ACTIVITY ▸
Among the records below, find the lines containing "amount" and state only how many there are.

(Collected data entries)
=-=-=-=-=
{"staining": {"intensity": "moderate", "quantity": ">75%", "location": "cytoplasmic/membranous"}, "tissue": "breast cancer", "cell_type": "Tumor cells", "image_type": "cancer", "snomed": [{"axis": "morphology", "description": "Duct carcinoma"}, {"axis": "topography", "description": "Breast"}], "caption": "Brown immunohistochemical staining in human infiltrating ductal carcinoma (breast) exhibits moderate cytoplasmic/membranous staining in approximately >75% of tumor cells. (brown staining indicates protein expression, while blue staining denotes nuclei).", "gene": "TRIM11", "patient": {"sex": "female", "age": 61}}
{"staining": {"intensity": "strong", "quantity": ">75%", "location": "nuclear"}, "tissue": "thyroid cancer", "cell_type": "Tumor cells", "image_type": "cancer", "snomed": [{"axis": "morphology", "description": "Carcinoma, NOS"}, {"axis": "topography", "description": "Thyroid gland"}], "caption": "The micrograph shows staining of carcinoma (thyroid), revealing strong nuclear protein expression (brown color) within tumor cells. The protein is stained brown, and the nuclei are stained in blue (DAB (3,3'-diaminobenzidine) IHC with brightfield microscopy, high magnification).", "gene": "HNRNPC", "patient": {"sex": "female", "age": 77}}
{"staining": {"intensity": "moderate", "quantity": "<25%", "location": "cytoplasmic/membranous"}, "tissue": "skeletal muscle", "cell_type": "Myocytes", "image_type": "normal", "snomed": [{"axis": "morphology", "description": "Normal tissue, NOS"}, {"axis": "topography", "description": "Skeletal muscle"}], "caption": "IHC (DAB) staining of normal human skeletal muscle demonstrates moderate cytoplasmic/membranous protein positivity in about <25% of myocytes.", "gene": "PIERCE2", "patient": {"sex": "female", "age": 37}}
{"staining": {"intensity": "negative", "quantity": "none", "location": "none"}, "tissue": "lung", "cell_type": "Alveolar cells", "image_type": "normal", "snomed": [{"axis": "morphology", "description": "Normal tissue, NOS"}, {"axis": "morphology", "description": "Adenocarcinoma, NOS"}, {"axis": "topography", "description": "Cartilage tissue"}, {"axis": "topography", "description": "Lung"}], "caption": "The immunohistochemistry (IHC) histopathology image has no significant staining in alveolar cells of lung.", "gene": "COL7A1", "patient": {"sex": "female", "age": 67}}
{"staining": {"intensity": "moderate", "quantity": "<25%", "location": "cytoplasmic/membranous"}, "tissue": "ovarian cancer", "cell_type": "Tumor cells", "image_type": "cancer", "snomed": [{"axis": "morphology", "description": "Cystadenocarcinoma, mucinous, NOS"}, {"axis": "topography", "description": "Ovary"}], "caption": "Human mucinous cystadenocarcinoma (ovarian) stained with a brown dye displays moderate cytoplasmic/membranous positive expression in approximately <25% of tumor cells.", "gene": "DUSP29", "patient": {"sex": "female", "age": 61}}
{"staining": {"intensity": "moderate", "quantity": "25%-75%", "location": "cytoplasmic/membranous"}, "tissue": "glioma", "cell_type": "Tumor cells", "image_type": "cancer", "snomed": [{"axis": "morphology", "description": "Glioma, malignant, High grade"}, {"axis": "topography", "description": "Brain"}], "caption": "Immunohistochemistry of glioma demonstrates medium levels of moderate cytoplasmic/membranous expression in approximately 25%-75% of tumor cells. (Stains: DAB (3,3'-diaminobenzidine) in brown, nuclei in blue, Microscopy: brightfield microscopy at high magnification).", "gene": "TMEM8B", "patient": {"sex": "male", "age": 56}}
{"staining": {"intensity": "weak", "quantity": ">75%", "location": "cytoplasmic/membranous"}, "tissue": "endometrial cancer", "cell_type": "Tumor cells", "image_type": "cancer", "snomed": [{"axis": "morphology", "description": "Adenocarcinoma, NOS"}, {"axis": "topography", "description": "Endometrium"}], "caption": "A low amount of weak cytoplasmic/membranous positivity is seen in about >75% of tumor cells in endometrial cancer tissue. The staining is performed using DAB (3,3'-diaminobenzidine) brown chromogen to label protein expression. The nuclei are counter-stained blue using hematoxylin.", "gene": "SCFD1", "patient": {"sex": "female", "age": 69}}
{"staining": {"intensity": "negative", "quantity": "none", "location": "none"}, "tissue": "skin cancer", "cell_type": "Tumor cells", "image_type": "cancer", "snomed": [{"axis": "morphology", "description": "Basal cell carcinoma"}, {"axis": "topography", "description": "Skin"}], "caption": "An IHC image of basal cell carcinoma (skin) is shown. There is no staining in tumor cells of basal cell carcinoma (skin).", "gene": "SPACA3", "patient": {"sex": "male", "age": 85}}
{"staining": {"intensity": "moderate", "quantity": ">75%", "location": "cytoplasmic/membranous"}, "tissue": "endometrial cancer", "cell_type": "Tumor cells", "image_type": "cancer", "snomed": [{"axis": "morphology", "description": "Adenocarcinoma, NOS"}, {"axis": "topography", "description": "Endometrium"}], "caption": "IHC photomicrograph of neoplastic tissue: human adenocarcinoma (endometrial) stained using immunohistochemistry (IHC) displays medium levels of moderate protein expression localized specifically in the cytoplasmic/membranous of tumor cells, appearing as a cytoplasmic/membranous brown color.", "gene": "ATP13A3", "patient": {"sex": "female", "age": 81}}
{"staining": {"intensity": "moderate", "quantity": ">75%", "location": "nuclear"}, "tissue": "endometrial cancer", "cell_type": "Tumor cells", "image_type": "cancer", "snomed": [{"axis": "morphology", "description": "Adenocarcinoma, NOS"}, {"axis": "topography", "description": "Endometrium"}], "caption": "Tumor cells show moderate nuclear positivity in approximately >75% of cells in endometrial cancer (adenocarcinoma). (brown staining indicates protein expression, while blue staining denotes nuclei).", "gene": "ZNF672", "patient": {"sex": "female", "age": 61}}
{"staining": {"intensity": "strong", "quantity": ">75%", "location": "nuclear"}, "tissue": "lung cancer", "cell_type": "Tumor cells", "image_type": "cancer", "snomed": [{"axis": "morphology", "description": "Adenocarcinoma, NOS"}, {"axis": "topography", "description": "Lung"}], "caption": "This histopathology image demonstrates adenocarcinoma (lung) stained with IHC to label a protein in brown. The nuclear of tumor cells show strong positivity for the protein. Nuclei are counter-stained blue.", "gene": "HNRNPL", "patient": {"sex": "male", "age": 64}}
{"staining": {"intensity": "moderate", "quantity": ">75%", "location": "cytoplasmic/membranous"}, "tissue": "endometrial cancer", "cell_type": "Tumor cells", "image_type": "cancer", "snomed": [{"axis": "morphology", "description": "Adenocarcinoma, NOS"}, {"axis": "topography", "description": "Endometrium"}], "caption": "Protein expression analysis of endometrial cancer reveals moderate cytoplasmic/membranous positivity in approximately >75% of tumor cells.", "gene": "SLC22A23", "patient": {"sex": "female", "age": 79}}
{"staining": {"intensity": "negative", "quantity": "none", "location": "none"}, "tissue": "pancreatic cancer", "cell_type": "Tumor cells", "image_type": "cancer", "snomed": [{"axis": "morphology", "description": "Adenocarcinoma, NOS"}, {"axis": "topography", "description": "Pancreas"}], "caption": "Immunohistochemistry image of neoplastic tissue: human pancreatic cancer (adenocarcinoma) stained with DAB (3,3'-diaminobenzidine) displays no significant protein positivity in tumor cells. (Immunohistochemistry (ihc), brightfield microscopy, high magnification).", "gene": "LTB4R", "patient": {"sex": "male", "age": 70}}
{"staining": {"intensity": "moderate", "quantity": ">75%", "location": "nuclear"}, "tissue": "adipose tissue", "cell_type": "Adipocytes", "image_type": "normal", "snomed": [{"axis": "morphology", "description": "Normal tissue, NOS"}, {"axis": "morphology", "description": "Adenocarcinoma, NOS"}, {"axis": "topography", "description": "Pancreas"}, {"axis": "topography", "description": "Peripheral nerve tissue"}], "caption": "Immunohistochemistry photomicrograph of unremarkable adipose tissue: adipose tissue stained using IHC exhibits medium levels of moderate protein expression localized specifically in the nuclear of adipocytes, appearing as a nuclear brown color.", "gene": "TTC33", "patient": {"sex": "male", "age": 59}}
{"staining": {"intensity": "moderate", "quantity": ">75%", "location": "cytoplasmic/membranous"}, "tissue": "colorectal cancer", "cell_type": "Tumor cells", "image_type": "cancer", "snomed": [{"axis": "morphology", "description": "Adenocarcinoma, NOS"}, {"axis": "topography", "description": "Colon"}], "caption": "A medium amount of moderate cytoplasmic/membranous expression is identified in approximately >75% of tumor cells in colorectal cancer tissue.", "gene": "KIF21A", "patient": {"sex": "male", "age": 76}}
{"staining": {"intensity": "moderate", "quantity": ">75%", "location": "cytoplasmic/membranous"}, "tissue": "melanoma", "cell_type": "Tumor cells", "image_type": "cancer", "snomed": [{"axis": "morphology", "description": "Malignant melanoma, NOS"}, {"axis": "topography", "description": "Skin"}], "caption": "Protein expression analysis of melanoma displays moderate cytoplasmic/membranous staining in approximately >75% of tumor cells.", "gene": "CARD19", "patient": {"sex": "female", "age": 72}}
=-=-=-=-=
OUTPUT OF THE EXERCISE ▸
2